GIVEN EXERCISE:
Render the data below as a JSON array of strings, with each line as one string and blank lines omitted.
--- Start of MATERIALS PROVIDED ---
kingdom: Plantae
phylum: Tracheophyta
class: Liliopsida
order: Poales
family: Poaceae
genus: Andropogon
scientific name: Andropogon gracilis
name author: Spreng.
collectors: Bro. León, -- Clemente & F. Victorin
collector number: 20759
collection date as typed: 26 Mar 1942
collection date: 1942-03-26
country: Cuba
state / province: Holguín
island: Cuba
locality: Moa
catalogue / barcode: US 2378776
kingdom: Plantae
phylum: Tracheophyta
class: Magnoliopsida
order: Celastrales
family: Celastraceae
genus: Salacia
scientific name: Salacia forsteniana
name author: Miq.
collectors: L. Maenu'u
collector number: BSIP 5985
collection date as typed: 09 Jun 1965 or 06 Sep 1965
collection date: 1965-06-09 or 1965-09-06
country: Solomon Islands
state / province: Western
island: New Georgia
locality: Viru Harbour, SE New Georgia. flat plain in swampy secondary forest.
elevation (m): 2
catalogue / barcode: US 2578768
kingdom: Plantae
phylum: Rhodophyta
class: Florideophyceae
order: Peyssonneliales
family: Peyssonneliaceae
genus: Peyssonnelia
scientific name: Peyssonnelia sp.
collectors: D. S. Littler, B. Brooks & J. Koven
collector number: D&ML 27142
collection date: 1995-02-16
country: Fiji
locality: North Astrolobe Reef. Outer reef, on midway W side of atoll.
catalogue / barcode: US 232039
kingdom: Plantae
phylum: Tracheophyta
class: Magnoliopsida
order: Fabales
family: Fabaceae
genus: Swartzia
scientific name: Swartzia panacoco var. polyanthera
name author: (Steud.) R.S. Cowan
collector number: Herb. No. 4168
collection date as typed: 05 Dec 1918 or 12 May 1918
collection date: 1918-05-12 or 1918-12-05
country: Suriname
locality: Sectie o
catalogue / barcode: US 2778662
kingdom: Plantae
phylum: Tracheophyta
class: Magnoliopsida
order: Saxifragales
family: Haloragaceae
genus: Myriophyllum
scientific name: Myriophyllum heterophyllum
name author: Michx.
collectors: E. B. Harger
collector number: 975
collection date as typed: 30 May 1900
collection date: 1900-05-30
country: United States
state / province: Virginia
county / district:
--- End of MATERIALS PROVIDED ---
EXPECTED ANSWER:
[
  "kingdom: Plantae",
  "phylum: Tracheophyta",
  "class: Liliopsida",
  "order: Poales",
  "family: Poaceae",
  "genus: Andropogon",
  "scientific name: Andropogon gracilis",
  "name author: Spreng.",
  "collectors: Bro. León, -- Clemente & F. Victorin",
  "collector number: 20759",
  "collection date as typed: 26 Mar 1942",
  "collection date: 1942-03-26",
  "country: Cuba",
  "state / province: Holguín",
  "island: Cuba",
  "locality: Moa",
  "catalogue / barcode: US 2378776",
  "kingdom: Plantae",
  "phylum: Tracheophyta",
  "class: Magnoliopsida",
  "order: Celastrales",
  "family: Celastraceae",
  "genus: Salacia",
  "scientific name: Salacia forsteniana",
  "name author: Miq.",
  "collectors: L. Maenu'u",
  "collector number: BSIP 5985",
  "collection date as typed: 09 Jun 1965 or 06 Sep 1965",
  "collection date: 1965-06-09 or 1965-09-06",
  "country: Solomon Islands",
  "state / province: Western",
  "island: New Georgia",
  "locality: Viru Harbour, SE New Georgia. flat plain in swampy secondary forest.",
  "elevation (m): 2",
  "catalogue / barcode: US 2578768",
  "kingdom: Plantae",
  "phylum: Rhodophyta",
  "class: Florideophyceae",
  "order: Peyssonneliales",
  "family: Peyssonneliaceae",
  "genus: Peyssonnelia",
  "scientific name: Peyssonnelia sp.",
  "collectors: D. S. Littler, B. Brooks & J. Koven",
  "collector number: D&ML 27142",
  "collection date: 1995-02-16",
  "country: Fiji",
  "locality: North Astrolobe Reef. Outer reef, on midway W side of atoll.",
  "catalogue / barcode: US 232039",
  "kingdom: Plantae",
  "phylum: Tracheophyta",
  "class: Magnoliopsida",
  "order: Fabales",
  "family: Fabaceae",
  "genus: Swartzia",
  "scientific name: Swartzia panacoco var. polyanthera",
  "name author: (Steud.) R.S. Cowan",
  "collector number: Herb. No. 4168",
  "collection date as typed: 05 Dec 1918 or 12 May 1918",
  "collection date: 1918-05-12 or 1918-12-05",
  "country: Suriname",
  "locality: Sectie o",
  "catalogue / barcode: US 2778662",
  "kingdom: Plantae",
  "phylum: Tracheophyta",
  "class: Magnoliopsida",
  "order: Saxifragales",
  "family: Haloragaceae",
  "genus: Myriophyllum",
  "scientific name: Myriophyllum heterophyllum",
  "name author: Michx.",
  "collectors: E. B. Harger",
  "collector number: 975",
  "collection date as typed: 30 May 1900",
  "collection date: 1900-05-30",
  "country: United States",
  "state / province: Virginia",
  "county / district:"
]